As earnings season gets underway this week in the oil and gas sector, analysts are broadly expecting results to reflect the tenuous economic backdrop.
Recoveries in Europe and Asia — key destinations for U.S. liquefied natural gas (LNG) exports — also remain vulnerable, leaving markets generally dubious about demand drivers beyond robust heat for the balance of summer.
Cash prices fell across much of the country amid modest respites from the intense heat of recent weeks, extending a trend that has spanned the current week.
“Cash prices remain weak, and the 15-day forecast continues to shed” cooling degree days, analysts with EBW Analytics said. “Looking forward, less extreme temperatures are likely to reduce demand, putting even more bearish stress on spot market prices.”
In addition to cooling trends in parts of the Lower 48, forecasters are closely tracking severe storm activity ahead of the heart of hurricane season.

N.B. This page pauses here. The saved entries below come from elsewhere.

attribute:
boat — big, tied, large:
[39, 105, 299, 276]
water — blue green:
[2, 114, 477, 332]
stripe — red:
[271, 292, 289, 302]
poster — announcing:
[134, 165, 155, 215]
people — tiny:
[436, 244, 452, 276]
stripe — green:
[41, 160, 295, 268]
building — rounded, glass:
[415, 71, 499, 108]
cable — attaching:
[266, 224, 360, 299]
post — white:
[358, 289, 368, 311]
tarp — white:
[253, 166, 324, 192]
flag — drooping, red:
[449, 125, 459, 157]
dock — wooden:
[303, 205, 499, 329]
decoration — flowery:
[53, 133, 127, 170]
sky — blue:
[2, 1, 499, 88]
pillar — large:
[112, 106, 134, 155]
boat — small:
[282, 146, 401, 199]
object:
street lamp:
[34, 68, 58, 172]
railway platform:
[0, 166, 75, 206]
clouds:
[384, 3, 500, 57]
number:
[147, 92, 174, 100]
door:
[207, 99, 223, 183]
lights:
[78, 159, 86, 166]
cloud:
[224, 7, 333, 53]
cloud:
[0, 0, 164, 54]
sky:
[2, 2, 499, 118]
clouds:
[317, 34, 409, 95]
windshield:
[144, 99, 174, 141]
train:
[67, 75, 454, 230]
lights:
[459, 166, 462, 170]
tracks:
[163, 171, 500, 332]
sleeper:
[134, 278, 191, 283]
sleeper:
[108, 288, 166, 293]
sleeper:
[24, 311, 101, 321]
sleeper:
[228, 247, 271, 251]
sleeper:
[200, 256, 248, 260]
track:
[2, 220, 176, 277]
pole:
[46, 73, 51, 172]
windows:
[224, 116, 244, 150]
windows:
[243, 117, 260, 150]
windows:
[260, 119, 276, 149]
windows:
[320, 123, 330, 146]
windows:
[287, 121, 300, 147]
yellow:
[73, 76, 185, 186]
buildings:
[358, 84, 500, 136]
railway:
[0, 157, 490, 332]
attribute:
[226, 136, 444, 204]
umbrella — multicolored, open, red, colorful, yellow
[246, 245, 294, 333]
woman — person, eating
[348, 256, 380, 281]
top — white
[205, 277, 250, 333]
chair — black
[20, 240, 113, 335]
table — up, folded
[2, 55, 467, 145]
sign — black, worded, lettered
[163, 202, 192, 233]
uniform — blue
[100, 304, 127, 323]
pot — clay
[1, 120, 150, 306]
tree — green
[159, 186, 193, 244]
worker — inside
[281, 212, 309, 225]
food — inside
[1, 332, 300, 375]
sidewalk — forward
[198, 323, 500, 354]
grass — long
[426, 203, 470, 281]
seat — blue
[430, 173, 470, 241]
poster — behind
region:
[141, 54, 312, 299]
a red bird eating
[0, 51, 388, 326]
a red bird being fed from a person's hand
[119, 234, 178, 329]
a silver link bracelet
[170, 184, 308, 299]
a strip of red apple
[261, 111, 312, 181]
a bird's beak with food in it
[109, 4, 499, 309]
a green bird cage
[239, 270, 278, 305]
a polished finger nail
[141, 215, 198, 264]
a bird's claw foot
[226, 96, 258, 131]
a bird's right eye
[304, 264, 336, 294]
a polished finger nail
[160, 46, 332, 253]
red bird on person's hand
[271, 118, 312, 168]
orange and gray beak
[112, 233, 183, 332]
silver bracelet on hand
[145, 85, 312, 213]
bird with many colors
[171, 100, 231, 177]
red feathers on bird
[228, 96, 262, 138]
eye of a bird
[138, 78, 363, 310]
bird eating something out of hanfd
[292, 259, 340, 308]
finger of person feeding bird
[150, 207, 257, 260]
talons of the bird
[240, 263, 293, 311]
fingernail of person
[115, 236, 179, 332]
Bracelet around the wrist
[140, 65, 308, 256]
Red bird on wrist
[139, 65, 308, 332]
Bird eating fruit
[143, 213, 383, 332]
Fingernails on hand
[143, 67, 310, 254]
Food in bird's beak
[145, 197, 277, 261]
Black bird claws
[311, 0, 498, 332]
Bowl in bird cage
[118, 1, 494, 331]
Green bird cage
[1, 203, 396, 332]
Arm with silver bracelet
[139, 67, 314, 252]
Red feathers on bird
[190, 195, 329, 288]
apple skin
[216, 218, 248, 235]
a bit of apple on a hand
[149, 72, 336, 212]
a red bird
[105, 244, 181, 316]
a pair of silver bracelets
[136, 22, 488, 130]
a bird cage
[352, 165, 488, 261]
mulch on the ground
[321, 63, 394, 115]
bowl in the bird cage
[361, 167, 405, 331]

The National Hurricane Center (NHC) said Wednesday Tropical Storm Gonzalo formed early Wednesday in the Atlantic Ocean. With potential for winds of 75 mph or more, NHC projected the storm would become a hurricane Thursday, though it remained far from land and was more than 1,000 miles east of the Windward Islands.
“Gonzalo is expected to move near or over the southern Windward Islands this weekend and could bring direct impacts from winds and heavy rainfall,” NHC said.
In the Pacific Ocean, Tropical Storm Douglas strengthened into a hurricane Wednesday morning. Douglas had winds of 75 mph and was about 1,700 miles from Hawaii.
It could potentially impact Hawaii on Sunday, though probably after it weakens back to a tropical storm, according to the NHC.
Decliners in the West included SoCal Citygate, down 11.0 cents day/day to average $1.755, and Kern Delivery, off 7.5 cents to $1.605. The sharpest drops were in West Texas, where Waha dropped 15.0 cents to $1.220, and El Paso Permian lost 12.0 cents to $1.265.
In the Midwest, where losses were widespread but generally moderate, Defiance shed 4.5 cents to $1.530.